The word “accessible” is thrown around a lot. When people use it to refer to activism in Cambridge (The Women’s Campaign, the BME Campaign) one of the main criticisms they level against those involved is centred on this idea. The campaigns have a reputation for being “unfriendly” “not widely supported” or even, “getting things wrong.” More people do not engage with them because their fear of making a mistake on a Facebook discussion page outweighs their investment in the issues they claim to support.
It is perhaps an unspoken truth that many (white, middle class, cis) people have silently felt locked out of these activist spaces because they resent not being able to exist in them uncritically. By this I mean, a lot of these people’s engagements with feminism stop when things become “difficult.” When they are asked to move past the realm of overt displays of gendered discrimination, of sharing articles about blue and pink boxes, interviewers asking sexist questions and Donald Trump’s position on women’s issues. These are all worthy of attention of course but when they are asked to consider subtler more complex issues: sex work, the gendered effects of migration and war, borders, how “power feminism” (the desire to get women into boardrooms) often depends upon the labour of racialised migrant women who provide childcare – It is then I am often met with the claim that the campaign’s concerns, practices or terminology are “inaccessible.” These issues are too clunky for consideration, they get stuck in your throat if you try and swallow them.
Instead of facing the complexity of these feminist issues head on, many hide away under the guise of “accessibility” and “political correctness.” They claim they feel “stifled” or that they are “not given the space to learn” because online interactions become fraught when intersectional issues are brought up. If your engagement with feminism or feminist spaces stops because somebody’s tone becomes too “aggressive” for you… what is the extent of your commitment to practising the kind of feminism that liberates “all” women? If you can be so easily dissuaded from a space because you do not understand what is being discussed, and refuse to use the tools that you employ weekly for your essays to find out, how important are the lives of marginalised women to you? The claim of accessibility is an important one but when I see it misused by those who have the means and the privilege to educate themselves or challenge their thinking, I can only assume that what they really mean is “I don’t care that much.” I want everything explained to me as nicely as possible, I do not want to be made to think about feminism especially because it is supposed to be so simple. Accessibility matters for those who need it most – by that I mean working class women and non-binary people for whom academic feminism is alienating and perhaps doesn’t speak to their experiences in the same way that a well-written article or blog could (I am one of them.) Those who are living with the real world consequences of the things we discuss in femsoc on a Tuesday night whilst drinking free wine. Feeling sad about being challenged or corrected because your intentions were good does not help these people. What separates those who are invested in practicing feminism that is truly meaningful from those who are merely performing their interest is the ability to learn and relearn, to listen and change their ideas. To hear the voices and critiques of marginalized women and change their feminism accordingly.

§ WRITTEN TASKS:
1 - Reproduce word for word everything in the listing from its first line down to the line containing "scientific name: Buteo lineatus", including both of those lines.
2 - Resume the essay on accessibility in feminist activism, carrying it on from its final sentence.
The essay on accessibility in feminist activism and the listing have nothing to do with each other.

§ DATA IN THIS EXERCISE:
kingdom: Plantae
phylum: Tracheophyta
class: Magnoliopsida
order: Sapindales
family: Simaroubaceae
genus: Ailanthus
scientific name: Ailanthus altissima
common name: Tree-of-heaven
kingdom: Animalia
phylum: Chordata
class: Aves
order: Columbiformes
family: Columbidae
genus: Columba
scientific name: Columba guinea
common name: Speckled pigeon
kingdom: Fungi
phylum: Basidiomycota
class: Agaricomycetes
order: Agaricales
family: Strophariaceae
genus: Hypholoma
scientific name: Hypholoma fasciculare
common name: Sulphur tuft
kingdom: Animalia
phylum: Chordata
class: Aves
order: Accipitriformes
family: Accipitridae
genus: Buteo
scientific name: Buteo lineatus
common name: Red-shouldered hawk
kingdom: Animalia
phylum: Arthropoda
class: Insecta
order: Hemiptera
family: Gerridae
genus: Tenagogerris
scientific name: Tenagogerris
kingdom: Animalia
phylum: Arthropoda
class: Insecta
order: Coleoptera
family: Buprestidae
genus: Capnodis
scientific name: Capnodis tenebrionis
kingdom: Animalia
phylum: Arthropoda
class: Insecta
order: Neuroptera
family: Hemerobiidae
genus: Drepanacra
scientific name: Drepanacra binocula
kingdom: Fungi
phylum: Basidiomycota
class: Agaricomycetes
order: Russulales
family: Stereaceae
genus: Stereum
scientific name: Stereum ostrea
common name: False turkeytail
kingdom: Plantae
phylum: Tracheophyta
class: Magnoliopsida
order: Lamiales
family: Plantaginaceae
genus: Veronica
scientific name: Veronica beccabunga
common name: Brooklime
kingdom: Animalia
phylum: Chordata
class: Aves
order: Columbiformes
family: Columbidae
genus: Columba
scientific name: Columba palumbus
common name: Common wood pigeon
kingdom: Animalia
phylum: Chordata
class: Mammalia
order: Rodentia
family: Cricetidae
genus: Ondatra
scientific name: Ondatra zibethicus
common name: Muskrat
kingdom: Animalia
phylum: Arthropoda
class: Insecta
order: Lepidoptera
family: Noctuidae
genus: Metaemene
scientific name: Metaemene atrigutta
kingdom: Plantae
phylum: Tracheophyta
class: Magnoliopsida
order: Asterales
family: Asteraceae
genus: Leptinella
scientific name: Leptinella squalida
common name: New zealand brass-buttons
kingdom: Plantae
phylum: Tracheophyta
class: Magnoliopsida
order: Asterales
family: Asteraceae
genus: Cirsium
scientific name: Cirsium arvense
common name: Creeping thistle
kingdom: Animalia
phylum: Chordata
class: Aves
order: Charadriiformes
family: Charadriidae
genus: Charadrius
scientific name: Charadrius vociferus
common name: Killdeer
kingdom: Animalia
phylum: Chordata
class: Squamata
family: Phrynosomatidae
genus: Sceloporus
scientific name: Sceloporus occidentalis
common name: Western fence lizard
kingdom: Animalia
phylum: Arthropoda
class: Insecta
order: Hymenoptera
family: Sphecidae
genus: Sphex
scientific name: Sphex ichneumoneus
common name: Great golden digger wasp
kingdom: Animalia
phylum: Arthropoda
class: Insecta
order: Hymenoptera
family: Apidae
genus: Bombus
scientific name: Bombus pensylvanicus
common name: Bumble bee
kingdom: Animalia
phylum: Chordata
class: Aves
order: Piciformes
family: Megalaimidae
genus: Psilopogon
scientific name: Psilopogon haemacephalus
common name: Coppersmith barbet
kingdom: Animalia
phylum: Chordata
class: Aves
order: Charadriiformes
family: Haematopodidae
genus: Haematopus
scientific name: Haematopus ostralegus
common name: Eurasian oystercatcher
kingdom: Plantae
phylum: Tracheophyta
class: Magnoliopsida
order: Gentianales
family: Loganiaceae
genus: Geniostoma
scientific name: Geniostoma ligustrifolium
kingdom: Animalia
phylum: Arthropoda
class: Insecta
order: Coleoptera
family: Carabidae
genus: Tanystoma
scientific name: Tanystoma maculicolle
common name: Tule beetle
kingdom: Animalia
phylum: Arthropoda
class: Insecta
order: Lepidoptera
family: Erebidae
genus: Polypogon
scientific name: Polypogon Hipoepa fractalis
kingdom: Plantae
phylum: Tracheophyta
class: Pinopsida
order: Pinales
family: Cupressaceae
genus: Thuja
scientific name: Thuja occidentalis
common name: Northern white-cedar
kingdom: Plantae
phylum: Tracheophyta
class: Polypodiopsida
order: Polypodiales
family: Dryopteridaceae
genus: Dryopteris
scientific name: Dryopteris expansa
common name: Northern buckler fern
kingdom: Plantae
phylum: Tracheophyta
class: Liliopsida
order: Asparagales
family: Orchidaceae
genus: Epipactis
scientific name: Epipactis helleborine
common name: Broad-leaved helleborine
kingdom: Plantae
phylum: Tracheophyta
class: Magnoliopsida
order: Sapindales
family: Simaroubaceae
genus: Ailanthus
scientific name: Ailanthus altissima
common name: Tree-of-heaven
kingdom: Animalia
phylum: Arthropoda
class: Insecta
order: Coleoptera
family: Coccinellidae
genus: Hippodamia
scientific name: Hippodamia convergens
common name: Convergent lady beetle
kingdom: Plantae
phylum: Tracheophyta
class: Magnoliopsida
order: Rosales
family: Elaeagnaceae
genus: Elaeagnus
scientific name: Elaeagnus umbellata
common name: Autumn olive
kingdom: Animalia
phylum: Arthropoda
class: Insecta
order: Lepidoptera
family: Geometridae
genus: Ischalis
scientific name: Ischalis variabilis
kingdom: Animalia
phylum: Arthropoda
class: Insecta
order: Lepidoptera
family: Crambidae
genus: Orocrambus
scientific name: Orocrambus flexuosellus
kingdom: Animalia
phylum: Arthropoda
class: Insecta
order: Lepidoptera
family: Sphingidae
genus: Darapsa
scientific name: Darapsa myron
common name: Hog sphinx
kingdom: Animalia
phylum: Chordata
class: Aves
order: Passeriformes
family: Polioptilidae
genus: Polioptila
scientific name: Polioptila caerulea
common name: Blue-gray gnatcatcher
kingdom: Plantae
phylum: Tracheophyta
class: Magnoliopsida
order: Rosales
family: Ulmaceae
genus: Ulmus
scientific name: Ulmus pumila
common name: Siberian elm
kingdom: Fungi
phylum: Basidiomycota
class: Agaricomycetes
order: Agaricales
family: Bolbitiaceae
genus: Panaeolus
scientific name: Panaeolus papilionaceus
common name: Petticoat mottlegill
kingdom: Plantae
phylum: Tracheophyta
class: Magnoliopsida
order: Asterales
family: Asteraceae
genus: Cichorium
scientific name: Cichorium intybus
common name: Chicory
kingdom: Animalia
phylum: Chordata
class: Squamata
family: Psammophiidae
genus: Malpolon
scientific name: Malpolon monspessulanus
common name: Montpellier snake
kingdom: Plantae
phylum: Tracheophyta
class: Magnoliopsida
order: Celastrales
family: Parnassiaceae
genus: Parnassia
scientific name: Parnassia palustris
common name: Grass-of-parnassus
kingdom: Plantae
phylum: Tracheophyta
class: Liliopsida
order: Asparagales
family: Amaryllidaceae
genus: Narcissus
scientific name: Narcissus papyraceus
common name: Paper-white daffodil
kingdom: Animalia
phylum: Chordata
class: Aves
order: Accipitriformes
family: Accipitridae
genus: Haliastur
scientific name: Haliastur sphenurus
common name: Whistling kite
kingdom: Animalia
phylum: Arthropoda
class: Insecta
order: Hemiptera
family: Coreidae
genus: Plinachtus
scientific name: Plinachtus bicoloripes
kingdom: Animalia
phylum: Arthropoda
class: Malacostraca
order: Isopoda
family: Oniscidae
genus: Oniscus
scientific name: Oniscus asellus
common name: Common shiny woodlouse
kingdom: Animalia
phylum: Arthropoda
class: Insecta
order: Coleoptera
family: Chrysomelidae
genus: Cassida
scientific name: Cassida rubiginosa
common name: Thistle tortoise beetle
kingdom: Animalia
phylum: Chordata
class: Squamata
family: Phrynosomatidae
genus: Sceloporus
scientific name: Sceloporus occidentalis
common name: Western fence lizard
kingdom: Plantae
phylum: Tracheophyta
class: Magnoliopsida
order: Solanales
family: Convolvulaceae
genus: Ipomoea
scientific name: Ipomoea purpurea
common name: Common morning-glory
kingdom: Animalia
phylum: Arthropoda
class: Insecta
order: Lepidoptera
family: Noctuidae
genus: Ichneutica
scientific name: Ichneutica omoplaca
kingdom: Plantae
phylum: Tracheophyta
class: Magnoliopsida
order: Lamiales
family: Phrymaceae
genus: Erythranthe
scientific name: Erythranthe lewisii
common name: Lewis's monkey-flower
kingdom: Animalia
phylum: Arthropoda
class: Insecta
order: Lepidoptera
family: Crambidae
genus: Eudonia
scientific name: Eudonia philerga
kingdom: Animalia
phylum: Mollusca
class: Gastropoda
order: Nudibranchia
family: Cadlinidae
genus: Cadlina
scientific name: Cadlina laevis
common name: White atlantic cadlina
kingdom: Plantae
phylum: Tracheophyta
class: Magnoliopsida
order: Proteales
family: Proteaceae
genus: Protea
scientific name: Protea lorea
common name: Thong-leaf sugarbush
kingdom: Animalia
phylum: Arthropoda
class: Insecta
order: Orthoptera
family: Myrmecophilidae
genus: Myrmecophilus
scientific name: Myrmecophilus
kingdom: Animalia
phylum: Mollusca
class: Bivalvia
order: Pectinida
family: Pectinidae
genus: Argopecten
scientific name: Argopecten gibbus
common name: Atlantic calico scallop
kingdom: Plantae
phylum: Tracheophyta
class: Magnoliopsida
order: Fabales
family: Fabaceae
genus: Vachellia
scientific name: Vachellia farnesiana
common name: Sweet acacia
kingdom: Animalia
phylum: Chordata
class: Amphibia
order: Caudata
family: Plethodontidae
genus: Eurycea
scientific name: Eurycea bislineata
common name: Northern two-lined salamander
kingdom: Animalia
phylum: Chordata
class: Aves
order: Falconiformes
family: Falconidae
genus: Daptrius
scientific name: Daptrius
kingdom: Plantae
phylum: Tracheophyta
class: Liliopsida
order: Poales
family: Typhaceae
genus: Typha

§ ANSWERS FOR THE TASKS:
1 -
kingdom: Plantae
phylum: Tracheophyta
class: Magnoliopsida
order: Sapindales
family: Simaroubaceae
genus: Ailanthus
scientific name: Ailanthus altissima
common name: Tree-of-heaven
kingdom: Animalia
phylum: Chordata
class: Aves
order: Columbiformes
family: Columbidae
genus: Columba
scientific name: Columba guinea
common name: Speckled pigeon
kingdom: Fungi
phylum: Basidiomycota
class: Agaricomycetes
order: Agaricales
family: Strophariaceae
genus: Hypholoma
scientific name: Hypholoma fasciculare
common name: Sulphur tuft
kingdom: Animalia
phylum: Chordata
class: Aves
order: Accipitriformes
family: Accipitridae
genus: Buteo
scientific name: Buteo lineatus

2 -
Another gripe I have with the the claim of “inaccessible” feminism is how it robs those already on the fringes of mainstream feminist discourse, of their anger. If the response to a heated defence of why race and gender are inseperable, criticisms of Emma Watson or Taylor Swift, is “the language of intersectionality makes this space inaccessible for me” “I don’t understand why I have to think about race when all I want to talk about is gender” then, as a white woman, what you are signalling to other white women is that you have a certain ownership over feminist space and praxis. It is a position that is not only intellectually dishonest, but lazy. It is, in itself, a form of violence – by silencing dissent or criticism of mainstream/white feminism, what you communicate to the most marginalised women is that their demands for recognition are somehow a step too far. If thinking about intersectionality kills your enthusiasm for feminism, then what you are suggesting is that I am a nuisance.
I want to kill fluffy, flowery, insubstantial feminism just like Woolf asked us to kill the Angel in the House. I want it gone. It is of no use to anyone. I would also like to kill the myth that feminism is simple. Feminism is not simple – recognising how structures constrain women and how oppressions are linked to capitalism and austerity can be a lot to wrap your head around. That means that if you care about the plight of migrant women, you must care about and advocate for the rights of sex workers. If you care about BME women, you must be critical of the “power feminism” that relies on the unpaid labour of BME women. You must be committed to thinking critically about how concepts created and coined by black women “radical self-care” “intersectionality” are packaged back to us and sold for profit. You must credit women of colour for their tireless work in the feminist movement. You must be invested in feminist history. You must be less concerned with asking “Is X a feminist thing to do?” more concerned with asking how women in the most ostracised professions are paid, treated and represented. This is not the same as saying “You must read a certain number of books about feminism and then you will receive a ‘good’ feminist badge.” It could be as simple as reflecting on how the articles that you like, share, and post might resonate with women who are not rich, white, able bodied, neurotypical. Would the message be the same? Put simply, you must care about the lives of women and non-binary people who do not look like you.
I am not purporting to have all the answers. But I am very tired of going to femsocs that discuss ‘controversial’ topics like sex work without a nuanced understanding of how anti-sex work rhetoric, whether it be theoretical or otherwise, kills women. I am tired of those who claim to be interested in feminism relying on trans-exclusionary theorists or gently spouting TERF (Trans exclusionary radical feminist) ideas. Our seeming silence on the mistreatment of trans women and non-binary people in our feminist spaces is also something that needs to be addressed in a meaningful way. I know that the university-wide feminism that I wish to practice should take into account how all the differing aspects of my identity shape my experience of womanhood. I want others who do not share my experiences to recognise me and others like me, lift up our voices, at the very least attempt to radically rethink their spaces (feminist socs, events) so that they are, yes, accessible and welcoming environments for all women and non-binary people. I want clunky, complicated issues to be at the forefront of any feminism we claim to practice.